They rubbed him vigorously until he declared that he felt as warm as toast, after which he was started for home on the trot.

“Any use of our going back on duty again, Hugh?” asked Billy, stifling a yawn.

“I don’t think so,” was the reply. “Lige and his crowd have done all the damage they wanted to probably, and there’ll be nothing to bother us for the rest of the night. We’re all tired and two of us wet through, so we’ll strike the home trail now.”

“How about the rest of the fellows who are still on duty? Going to leave them to stand guard the whole night through?” asked Billy.

“Well, that would be a hard joke on them,” Alec declared. “Send me with any message, Hugh. You and Bud had better make a break for home, and get out of your wet clothes in a hurry.”
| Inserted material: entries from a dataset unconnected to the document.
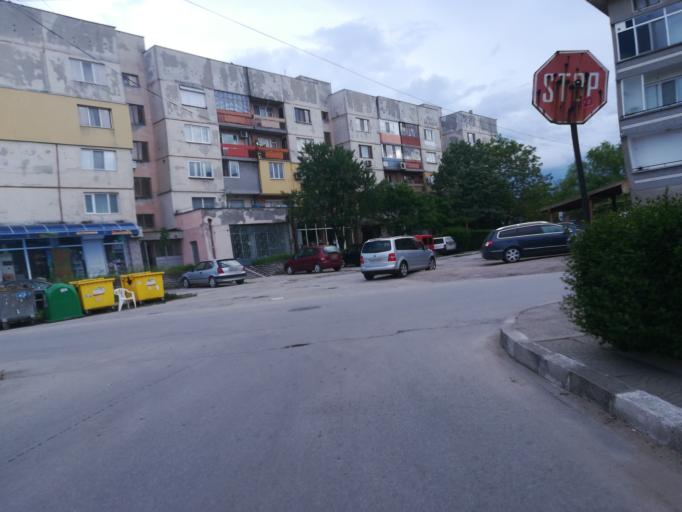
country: BG
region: Stara Zagora
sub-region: Obshtina Chirpan
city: Chirpan
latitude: 42.0979
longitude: 25.2287
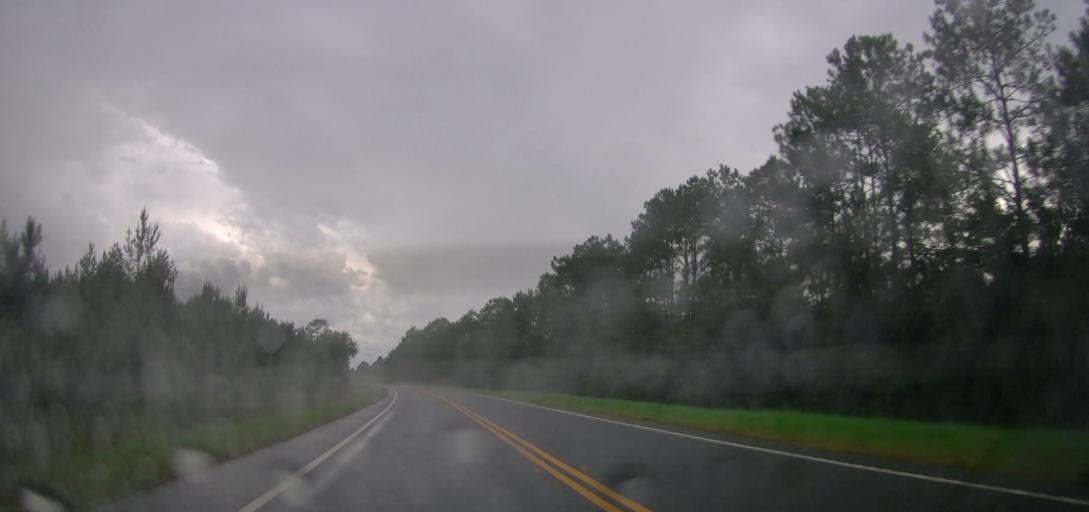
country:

“All right then, Alec,” the other told him. “Take the order that they’re to give up work for to-night and get away home. And perhaps you’d better not say anything about what happened here in too big a hurry. We’ll speak of it at the next meeting. I think there’s a lesson in it for every scout. I know I feel that I’ve had one myself.”

“Huh! think of me, will you?” declared Bud with a sigh. “Even when Arthur yelled out that Smith was drowning, I was so scared that for just five seconds I couldn’t move hand or foot. That might have been long enough for him to disappear the last time. But you shot past me and into the river like a flash. You haven’t a single thing to be sorry for, Hugh. And let me tell you, for one, I’ll never stop thanking my lucky stars that you got here just when you did. I’d be feeling some different from what I am right now if you’d delayed a minute longer.”

Alec ran off to carry the scout master’s order to the rest of the troop that would relieve them from vidette duty, while the balance of the boys started for their various homes, satisfied with the outcome of the series of adventures.

CHAPTER X.
THE ACCUSATION.

“Well, things seem to be moving right along, Hugh,” Billy Worth remarked several days later, as he and the assistant scout master stood on the main street in front of the window where there was a fine display of sporting goods that always attracted the attention of every passing boy.